THE DATA:
-=-=-
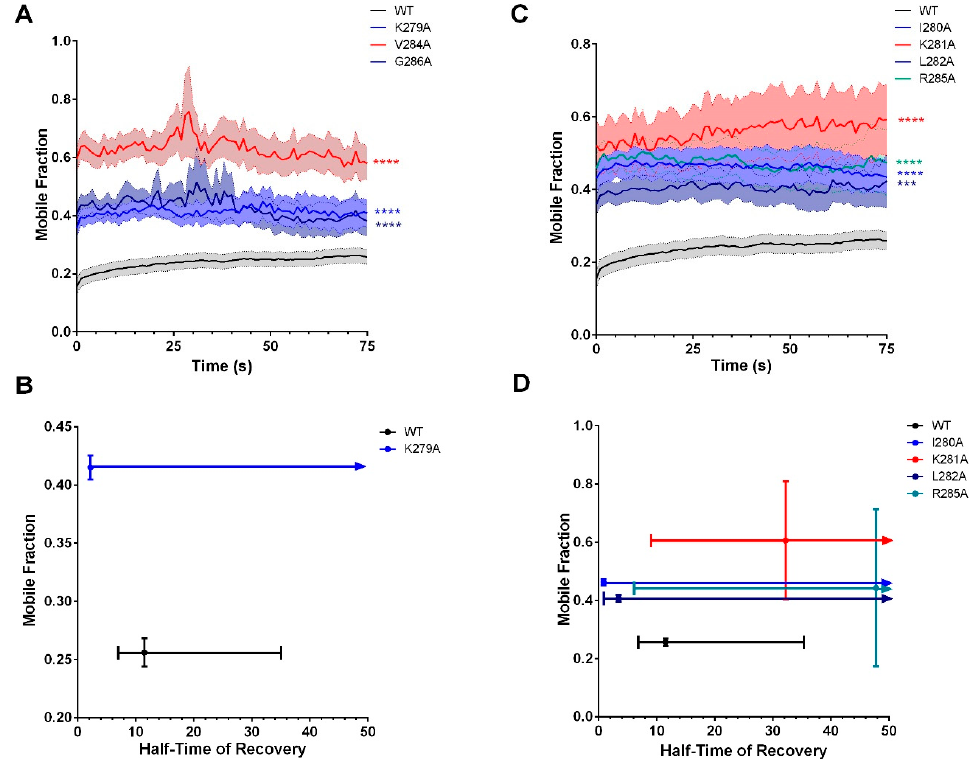
Figure 11. Recovery of Cx36 at the GJP was impaired after targeting individual amino acids within the tubulin-binding motif. Repopulation of connexons at the gap-junction plaque was significantly impaired in all mutants targeted in the site-directed alanine scan of the tubulin-binding motif. ( A , B ) Recovery plot and corresponding XY scatterplot illustrating the relationship between the mobile fraction (%) and half-time of recovery (s) of the residues conserved between Cx36 and Cx43 in the tubulin-binding motif. Recovery curves are the mean ± SEM and mean ± CI for the XY plots of mobile fraction against half-time of recovery. Sample sizes ( n ) were n = 28 for the WT, n = 10 for K279A, n = 19 for V284A, and n = 14 for G286A GJPs. **** p < 0.0001, Kruskal–Wallis test; all samples were compared to the wild-type control. Please note curve fitting for V284A and G286A was not possible; therefore, neither are diagramed here. ( C , D ) Recovery plot and corresponding M f vs. T 1 / 2 plot non-conserved residues. Since curve fitting was unsuccessful for Cx36-R285A, it was not reported in the M f vs. T 1 / 2 scatterplot. Deviations in the M f and T 1 / 2 suggest that alternations to the tubulin-binding motif were su ffi cient to provoke phenotypes similar to the complete ablation of the tubulin-binding motif. Recovery curves are the mean ± SEM and mean ± CI for the XY plots of mobile fraction against half-time of recovery. Sample sizes ( n ) were n = 28 for the WT, n = 20 for I280A, n = 15 K281A, n = 23 for L282A, and n = 22 for R285A GJPs. *** p < 0.001, **** p < 0.0001, Kruskal–Wallis test; all samples were compared to the wild-type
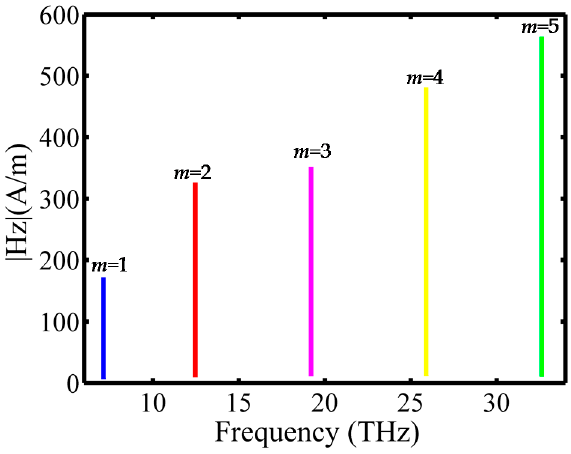
Figure 5. The resonant frequency spectrum. Table 1. Comparison of the eigenfrequency ( f e ) and the simulated resonant frequency ( f r ) for modes 1 to 8 of the GNW.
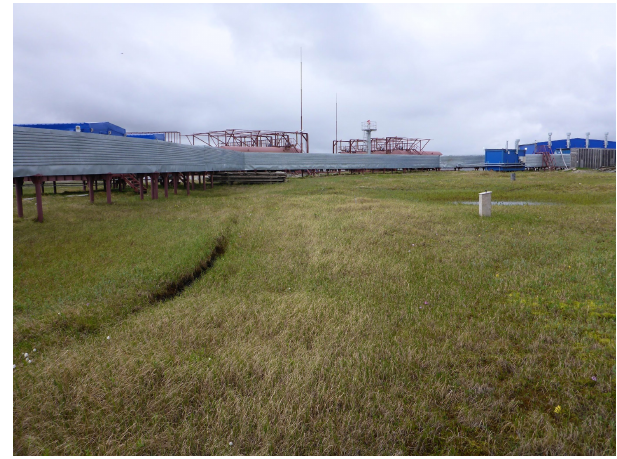
Figure E4. Borehole location (wooden box on right side) with the new Samoylov research station and water supply system (silver metal structure extending above the tundra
-=-=-
WHAT THIS TASK INVOLVES:
Would you copy out every line of the data above exactly, minus the pictures?

RESPONSE:
Figure 11. Recovery of Cx36 at the GJP was impaired after targeting individual amino acids within the tubulin-binding motif. Repopulation of connexons at the gap-junction plaque was significantly impaired in all mutants targeted in the site-directed alanine scan of the tubulin-binding motif. ( A , B ) Recovery plot and corresponding XY scatterplot illustrating the relationship between the mobile fraction (%) and half-time of recovery (s) of the residues conserved between Cx36 and Cx43 in the tubulin-binding motif. Recovery curves are the mean ± SEM and mean ± CI for the XY plots of mobile fraction against half-time of recovery. Sample sizes ( n ) were n = 28 for the WT, n = 10 for K279A, n = 19 for V284A, and n = 14 for G286A GJPs. **** p < 0.0001, Kruskal–Wallis test; all samples were compared to the wild-type control. Please note curve fitting for V284A and G286A was not possible; therefore, neither are diagramed here. ( C , D ) Recovery plot and corresponding M f vs. T 1 / 2 plot non-conserved residues. Since curve fitting was unsuccessful for Cx36-R285A, it was not reported in the M f vs. T 1 / 2 scatterplot. Deviations in the M f and T 1 / 2 suggest that alternations to the tubulin-binding motif were su ffi cient to provoke phenotypes similar to the complete ablation of the tubulin-binding motif. Recovery curves are the mean ± SEM and mean ± CI for the XY plots of mobile fraction against half-time of recovery. Sample sizes ( n ) were n = 28 for the WT, n = 20 for I280A, n = 15 K281A, n = 23 for L282A, and n = 22 for R285A GJPs. *** p < 0.001, **** p < 0.0001, Kruskal–Wallis test; all samples were compared to the wild-type
Figure 5. The resonant frequency spectrum. Table 1. Comparison of the eigenfrequency ( f e ) and the simulated resonant frequency ( f r ) for modes 1 to 8 of the GNW.
Figure E4. Borehole location (wooden box on right side) with the new Samoylov research station and water supply system (silver metal structure extending above the tundra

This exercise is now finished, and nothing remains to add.